Certains ont pointé un possible défaut d’anticipation, par la constitution de stocks notamment… Est-ce que c’est un levier préventif valide, selon vous ?
Incontestablement, oui. De toute façon, il existe tant des chocs de hausses que des chocs de baisses des prix. L’important pour des industriels, c’est de prendre conscience que le monde est éminemment instable. Ma seule certitude, c’est que demain les prix seront différents d’aujourd’hui. Anticiper par les biais de stocks est une chose, anticiper par le bais d’achats et de couvertures à plus long terme en est probablement une autre. Quand les prix sont bas, on a plutôt intérêt à se couvrir dans ses approvisionnements, mais il convient surtout de ne pas prendre pour acquis les prix d’aujourd’hui. Les papiers sont devenus des commodités, c’est-à-dire des produits dont le prix se fixe dans un pur rapport d’offre et de demande.

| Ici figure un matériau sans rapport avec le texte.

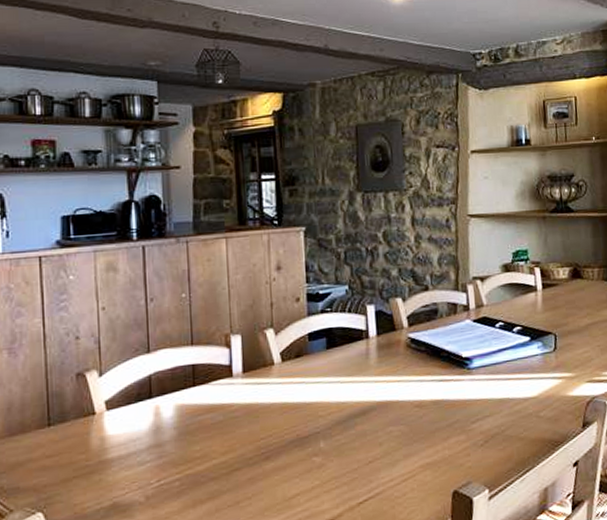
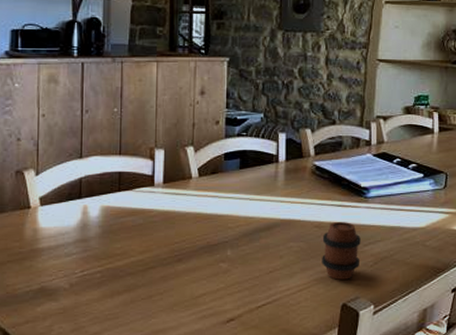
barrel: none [424,398,468,465] -> present [322,222,361,280]

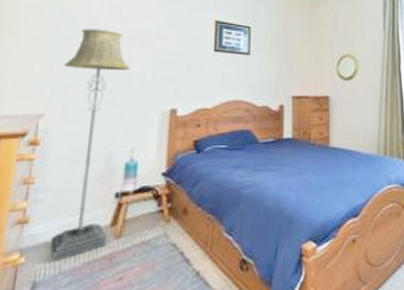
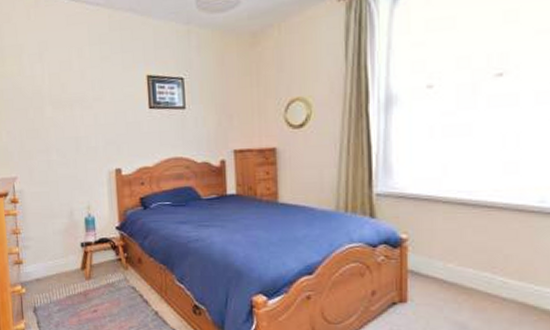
floor lamp: present [49,28,130,261] -> none [23,97,81,293]

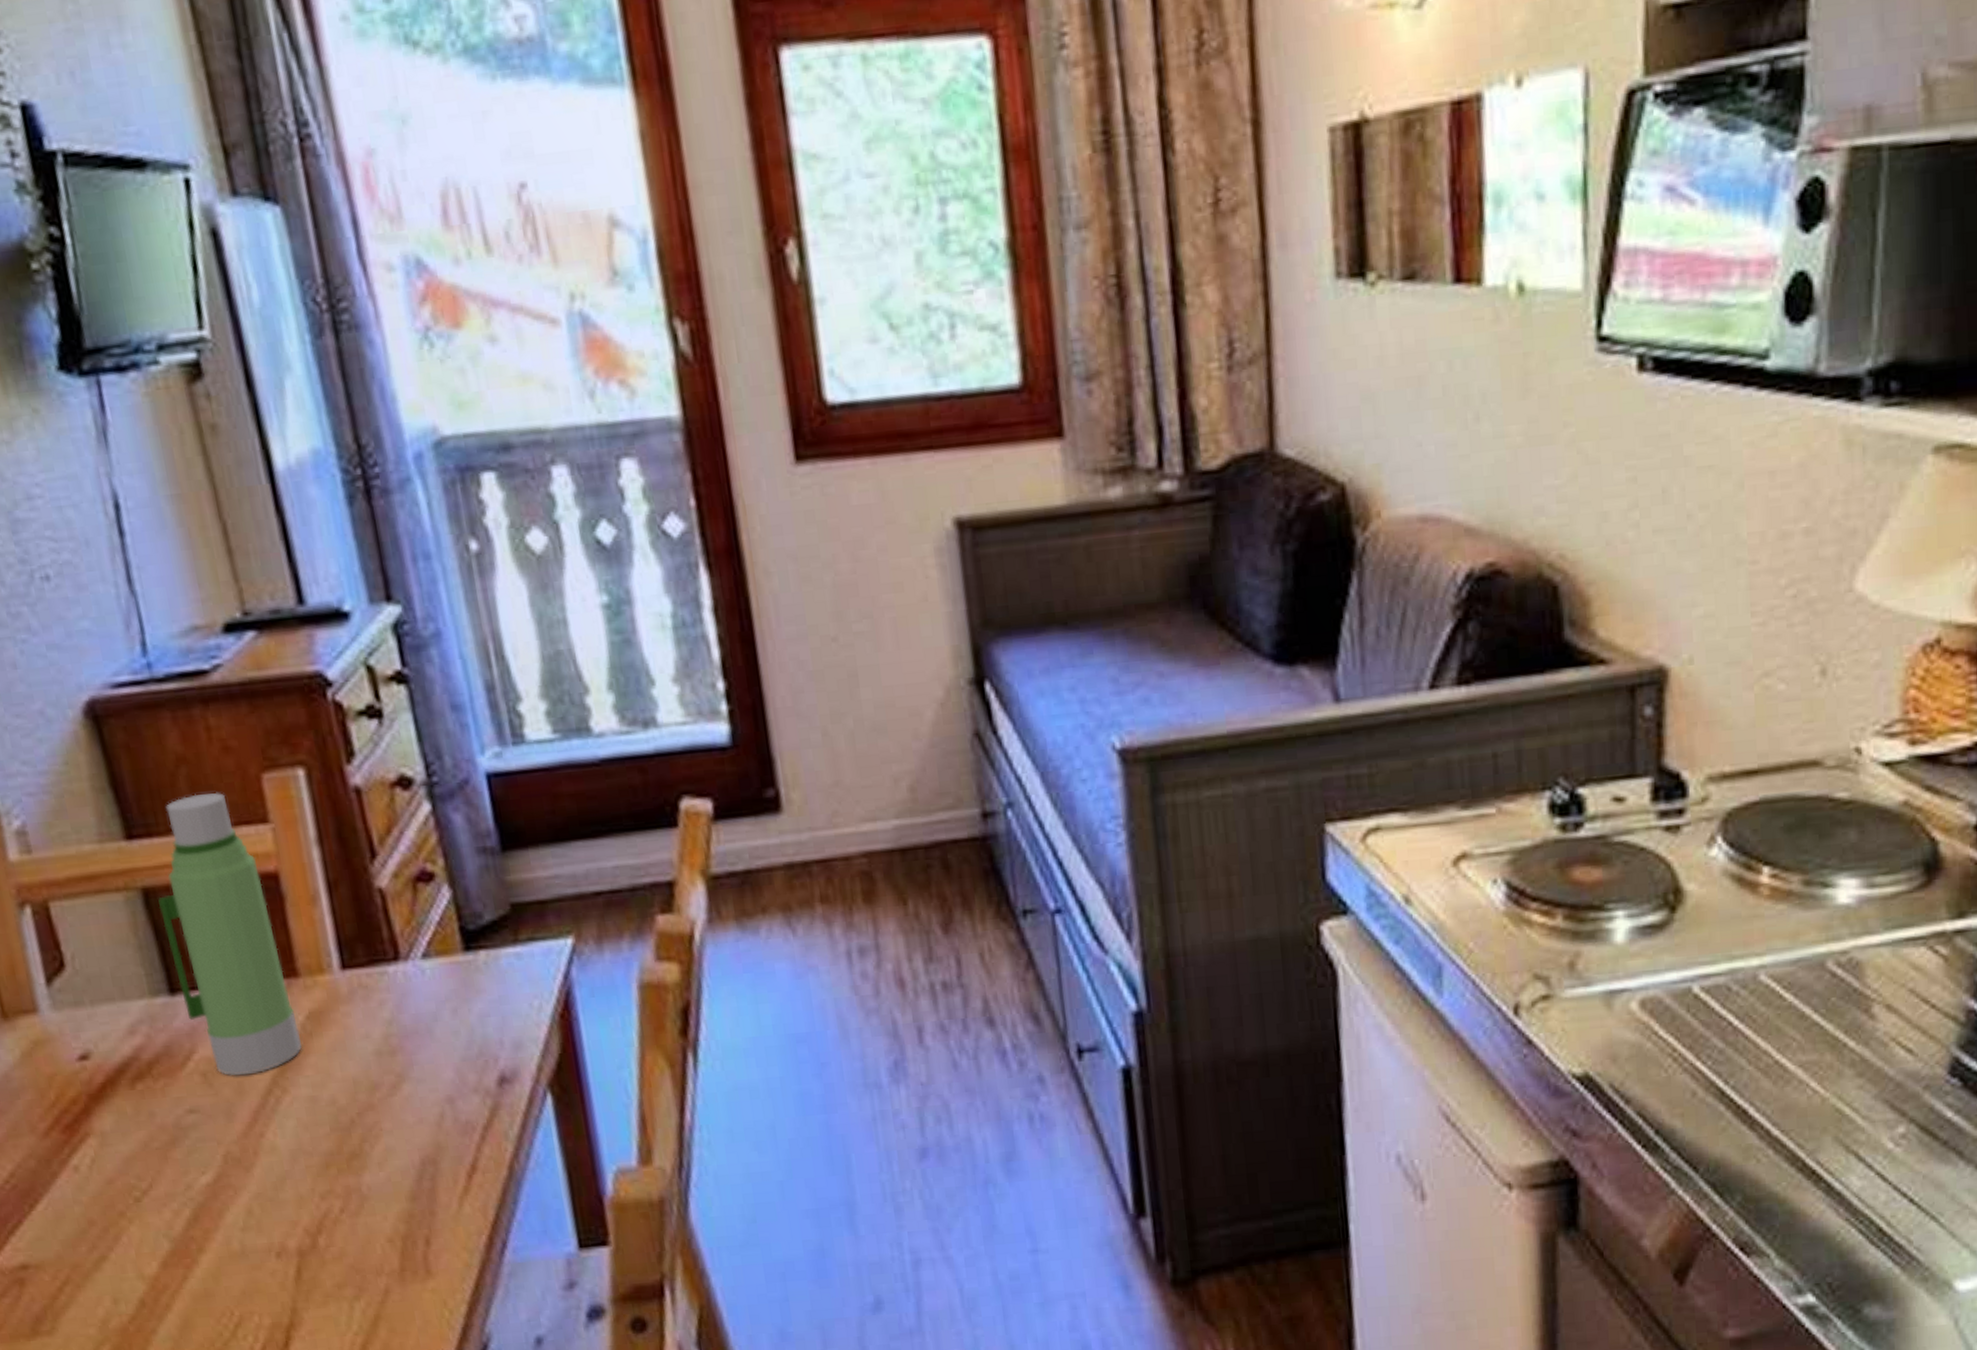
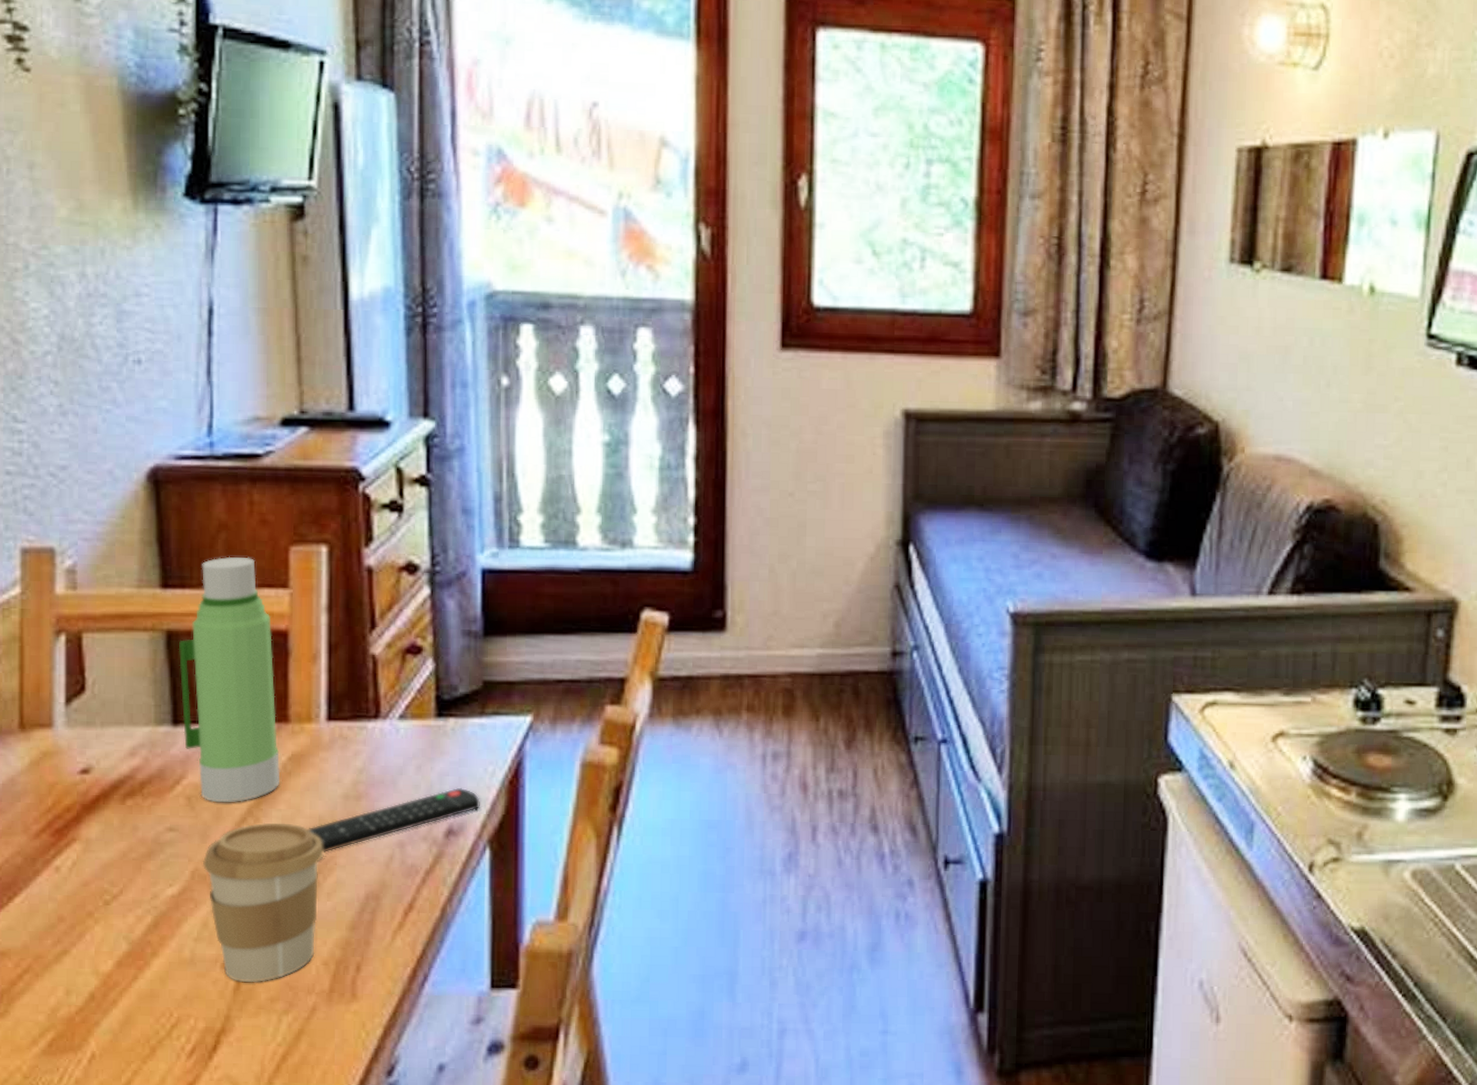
coffee cup: none [233,1090,377,1270] -> present [203,822,324,983]
remote control: none [343,1028,532,1119] -> present [308,787,480,854]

Vous portez un discours relativement optimiste, estimant que les tensions sur les matières premières iront maintenant en diminuant… Est-ce que cela vaut également pour le papier/carton ?
Je ne ferai pas de prévision sans base sérieuse, d’autant qu’encore une fois, chaque marché a son histoire. Tout ce que je peux dire c’est que les situations peuvent se retourner de façon assez spectaculaire. Pour le cas du minerai de fer, le prix est tombé en trois semaines de 230 à 140 euros la tonne. Le point haut était à mon sens largement délirant, tout le monde espérait que les prix s’orienteraient à la baisse, mais personne n’imaginait que cela irait aussi vite. On parle là d’un produit pourtant très industriel et la Chine en importe plus d’1,5 milliards de tonnes, c’est ce qui rend la chose extraordinairement surprenante. Et ce n’est pas un cas si isolé : on vient de voir une baisse tout aussi violente en ce qui concerne le bois de construction aux Etats-Unis ou encore en ce qui concerne le coton. Ces baisses peuvent intervenir alors que parfois, on était encore sur des anticipations à la hausse des prix… Je pense que l’on est globalement entré dans une phase de détente, avec toutefois des inconnues sanitaires et géopolitiques qui dérivent logiquement vers des inconnues économiques. Je note quand même un petit peu moins d’optimisme de la part des conjoncturistes aujourd’hui sur le rebond économique post-pandémie, tout simplement parce que la « fin » de la pandémie est sans arrêt repoussée à plus tard. Il faut bien se rendre compte qu’à la moindre résurgence du Covid en Chine, on ferme le port de Ningbo-Zhoushan. De la même façon, pour suivre les évolutions relatives aux goulots d’étranglement logistiques, quand je vois la hausse des taux de frets de conteneurs, je constate qu’ils durent… Je me pose ainsi parfois la question : est-ce une situation organisée par les armateurs ? Je n’en ai pas vraiment l’impression.
“On est globalement entré dans une phase de détente, avec toutefois des inconnues sanitaires et géopolitiques qui dérivent logiquement vers des inconnues économiques.”